Craske Michelle G, Tsao Jennie C I
Department of Psychology, University of California, 405 Hilgard Ave., Los Angeles, CA 90095-1563, USA.
Sleep Med Rev. 2005 Jun;9(3):173-84. doi: 10.1016/j.smrv.2004.11.003. Epub 2005 Apr 8.

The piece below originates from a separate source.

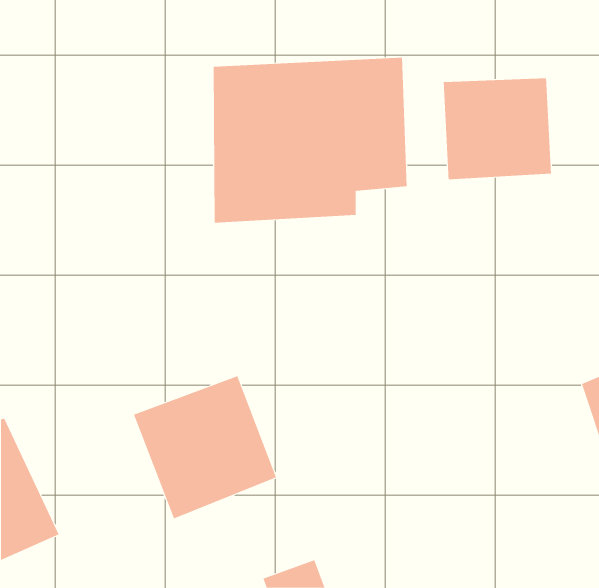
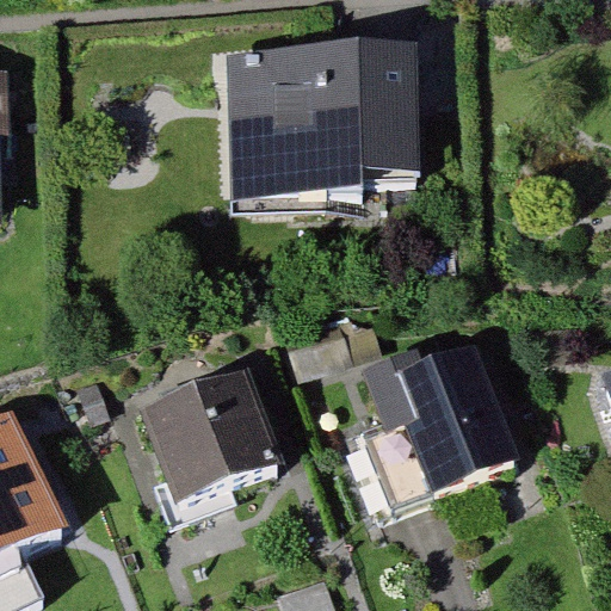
building: [443,78,551,180] -> none
building: none -> [360,339,521,494]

Nocturnal panic (NP), waking from sleep in a state of panic, is a common occurrence among patients with panic disorder, with 44-71% reporting at least one such attack. NP is a non-REM event that is distinct from sleep terrors, sleep apnea, nightmares or dream-induced arousals. This review outlines recent advances in the characterization of NP, as well as current approaches to the assessment and treatment of NP. In contrast to earlier work, more recent studies suggest that patients with NP do not differ from patients without NP on sleep architecture, sleep physiology, self-reported sleep quality and severity of panic disorder. However, more precise measurement of physiological precipitants and features is warranted. Assessment of NP focuses on ruling out other explanations for NP, with differential diagnosis based on interviews, sleep polysomnography and ambulatory recording of sleep. Psychological treatment (cognitive-behavioral therapy) targets misappraisals of anxiety sensations, hyperventilatory response, and conditioned reactions to internal, physical cues. Recent evidence supports the efficacy of this approach, however, controlled studies on pharmacological agents in the treatment of NP are lacking. Research is needed to examine the effects of combined cognitive-behavioral therapy and medications, compared to medication alone in the treatment of NP.
夜间惊恐(NP),即在睡眠中因惊恐状态而醒来,是惊恐障碍患者中常见的现象,44%至71%的患者报告至少有一次此类发作。NP是一种非快速眼动(NREM)事件,与睡眠惊恐、睡眠呼吸暂停、噩梦或梦境引起的觉醒不同。本综述概述了NP特征描述方面的最新进展,以及NP评估和治疗的当前方法。与早期研究不同,最近的研究表明,NP患者与无NP患者在睡眠结构、睡眠生理学、自我报告的睡眠质量和惊恐障碍严重程度方面并无差异。然而,对生理诱发因素和特征进行更精确的测量是必要的。NP的评估重点在于排除对NP的其他解释,基于访谈、睡眠多导睡眠图和睡眠动态记录进行鉴别诊断。心理治疗(认知行为疗法)针对对焦虑感觉的错误评估、过度通气反应以及对内部身体线索的条件反应。最近的证据支持这种方法的有效性,然而,缺乏关于药物治疗NP的对照研究。需要进行研究,以检验认知行为疗法与药物联合治疗与单独药物治疗NP的效果对比。